Candidates Look For Fresh Start In First Congressional District
Posted October 28, 2004
RALEIGH, N.C. — Over the last year, the 1st Congressional District was rocked with scandal. Two candidates are eager to turn that around. The district covers a good portion of the northeastern corner of the state and drops as far south as Wilson and Wayne counties.
It seems like everywhere you go in Wilson, G.K. Butterfield finds a friend. The former attorney and judge has been a Congressman for three months and is already running for re-election.
Butterfield won the 1st Congressional seat in a special election after Frank Ballance stepped down for medical reasons. Ballance has since been indicted on mail fraud and money laundering charges.
"That's an unfortunate chapter in eastern N.C. and I'm not going to dwell on that," Butterfield said.
Instead, Butterfield likes to talk about his work in Washington with the tobacco buyout. He continues trying to bring jobs to the 1st District.
"As a member of the small business committee, I'm going to be looking at ways and means of stimulating growth of small businesses in eastern North Carolina because small businesses employ more than 80 percent of our workers," he said.
Jobs are also a priority for Butterfield's challenger. Greg Dority is a security consultant who ran for the same office two years ago.
"My overseas experience makes me more qualified to bring jobs to North Carolina," he said.
The Republican from Washington, N.C., backs President George W. Bush in the war on terror, but he does agree with Democrat John Edwards on one issue.
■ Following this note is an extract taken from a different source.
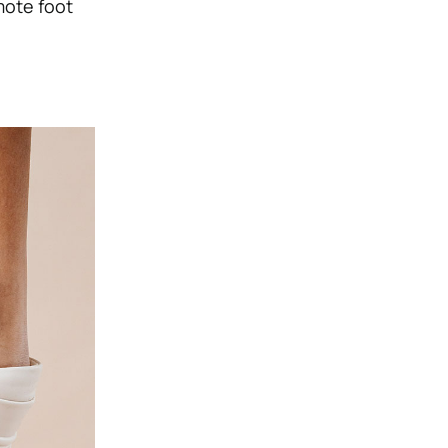
mote foot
"I talk about the need for increased intelligence capacity and increased counter-intelligence capacity," Dority said.
Dority believes a Republican will give the 1st District a fresh start.
"Butterfield, Ballance are really the same thing," he said. "Until we continue to fight and win this battle on corruption, we can understand why there will not be federal money coming down here."
There are some other district races of interest in North Carolina. Republican incumbent Walter Jones, who has served in Congress for 10 years, faces Democrat Roger Eaton, who is an assistant plant manager, in the 3rd Congressional District. The 3rd District covers most of the coast and stretches inland to Wilson and Nash counties.
In the 7th District, which runs from Fayetteville to Wilmington, Realtor Ken Plonk, a Republican, hopes to outseat Democrat Mike McIntyre. McIntyre is seeking a fifth term.
In the 8th District, which spreads from Cumberland County to Charlotte, Republican Incumbent Robin Hayes hopes to serve a fourth term. He takes on Democrat Beth Troutman, a former production crewmember from the TV show, "The West Wing."